Entries supplied:
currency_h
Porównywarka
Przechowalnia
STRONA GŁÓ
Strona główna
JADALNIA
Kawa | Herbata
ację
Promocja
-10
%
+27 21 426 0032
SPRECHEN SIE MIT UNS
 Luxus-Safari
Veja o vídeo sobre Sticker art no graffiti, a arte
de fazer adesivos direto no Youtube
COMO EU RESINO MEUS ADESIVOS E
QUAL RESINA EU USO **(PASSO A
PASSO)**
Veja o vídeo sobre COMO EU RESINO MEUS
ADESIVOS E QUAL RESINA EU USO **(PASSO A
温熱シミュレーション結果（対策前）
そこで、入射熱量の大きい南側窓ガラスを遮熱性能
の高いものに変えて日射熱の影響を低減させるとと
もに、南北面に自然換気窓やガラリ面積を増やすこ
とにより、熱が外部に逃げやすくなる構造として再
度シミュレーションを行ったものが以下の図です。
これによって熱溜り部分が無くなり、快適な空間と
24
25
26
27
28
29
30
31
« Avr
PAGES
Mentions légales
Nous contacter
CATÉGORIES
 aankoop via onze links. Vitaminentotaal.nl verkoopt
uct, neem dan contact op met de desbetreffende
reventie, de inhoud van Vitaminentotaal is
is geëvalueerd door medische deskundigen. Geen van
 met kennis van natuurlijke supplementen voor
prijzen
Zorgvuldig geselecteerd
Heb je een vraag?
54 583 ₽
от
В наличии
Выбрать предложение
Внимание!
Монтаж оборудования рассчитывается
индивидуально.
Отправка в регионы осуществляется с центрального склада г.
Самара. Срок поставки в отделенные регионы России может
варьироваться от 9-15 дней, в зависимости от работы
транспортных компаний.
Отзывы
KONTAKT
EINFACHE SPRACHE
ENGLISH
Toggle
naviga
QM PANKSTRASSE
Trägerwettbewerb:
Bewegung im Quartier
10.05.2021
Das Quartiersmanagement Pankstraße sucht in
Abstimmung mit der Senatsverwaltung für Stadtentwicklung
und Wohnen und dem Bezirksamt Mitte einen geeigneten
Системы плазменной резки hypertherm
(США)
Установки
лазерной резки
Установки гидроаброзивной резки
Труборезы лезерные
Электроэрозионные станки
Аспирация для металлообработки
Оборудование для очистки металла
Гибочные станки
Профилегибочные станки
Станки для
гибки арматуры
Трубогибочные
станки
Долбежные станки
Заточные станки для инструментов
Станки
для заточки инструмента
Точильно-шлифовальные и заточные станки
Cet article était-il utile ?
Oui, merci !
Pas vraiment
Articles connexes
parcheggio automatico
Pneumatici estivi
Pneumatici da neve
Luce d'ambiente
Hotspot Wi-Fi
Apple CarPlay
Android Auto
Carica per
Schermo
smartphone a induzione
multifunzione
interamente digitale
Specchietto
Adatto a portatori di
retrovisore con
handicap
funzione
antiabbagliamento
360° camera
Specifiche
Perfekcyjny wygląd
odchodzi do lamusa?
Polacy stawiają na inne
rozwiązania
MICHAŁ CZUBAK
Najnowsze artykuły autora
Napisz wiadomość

Prompt:
Retype every line of text in the records above, keeping the same characters, spacing, and line breaks.

Result:
currency_h
Porównywarka
Przechowalnia
STRONA GŁÓ
Strona główna
JADALNIA
Kawa | Herbata
ację
Promocja
-10
%
+27 21 426 0032
SPRECHEN SIE MIT UNS
 Luxus-Safari
Veja o vídeo sobre Sticker art no graffiti, a arte
de fazer adesivos direto no Youtube
COMO EU RESINO MEUS ADESIVOS E
QUAL RESINA EU USO **(PASSO A
PASSO)**
Veja o vídeo sobre COMO EU RESINO MEUS
ADESIVOS E QUAL RESINA EU USO **(PASSO A
温熱シミュレーション結果（対策前）
そこで、入射熱量の大きい南側窓ガラスを遮熱性能
の高いものに変えて日射熱の影響を低減させるとと
もに、南北面に自然換気窓やガラリ面積を増やすこ
とにより、熱が外部に逃げやすくなる構造として再
度シミュレーションを行ったものが以下の図です。
これによって熱溜り部分が無くなり、快適な空間と
24
25
26
27
28
29
30
31
« Avr
PAGES
Mentions légales
Nous contacter
CATÉGORIES
 aankoop via onze links. Vitaminentotaal.nl verkoopt
uct, neem dan contact op met de desbetreffende
reventie, de inhoud van Vitaminentotaal is
is geëvalueerd door medische deskundigen. Geen van
 met kennis van natuurlijke supplementen voor
prijzen
Zorgvuldig geselecteerd
Heb je een vraag?
54 583 ₽
от
В наличии
Выбрать предложение
Внимание!
Монтаж оборудования рассчитывается
индивидуально.
Отправка в регионы осуществляется с центрального склада г.
Самара. Срок поставки в отделенные регионы России может
варьироваться от 9-15 дней, в зависимости от работы
транспортных компаний.
Отзывы
KONTAKT
EINFACHE SPRACHE
ENGLISH
Toggle
naviga
QM PANKSTRASSE
Trägerwettbewerb:
Bewegung im Quartier
10.05.2021
Das Quartiersmanagement Pankstraße sucht in
Abstimmung mit der Senatsverwaltung für Stadtentwicklung
und Wohnen und dem Bezirksamt Mitte einen geeigneten
Системы плазменной резки hypertherm
(США)
Установки
лазерной резки
Установки гидроаброзивной резки
Труборезы лезерные
Электроэрозионные станки
Аспирация для металлообработки
Оборудование для очистки металла
Гибочные станки
Профилегибочные станки
Станки для
гибки арматуры
Трубогибочные
станки
Долбежные станки
Заточные станки для инструментов
Станки
для заточки инструмента
Точильно-шлифовальные и заточные станки
Cet article était-il utile ?
Oui, merci !
Pas vraiment
Articles connexes
parcheggio automatico
Pneumatici estivi
Pneumatici da neve
Luce d'ambiente
Hotspot Wi-Fi
Apple CarPlay
Android Auto
Carica per
Schermo
smartphone a induzione
multifunzione
interamente digitale
Specchietto
Adatto a portatori di
retrovisore con
handicap
funzione
antiabbagliamento
360° camera
Specifiche
Perfekcyjny wygląd
odchodzi do lamusa?
Polacy stawiają na inne
rozwiązania
MICHAŁ CZUBAK
Najnowsze artykuły autora
Napisz wiadomość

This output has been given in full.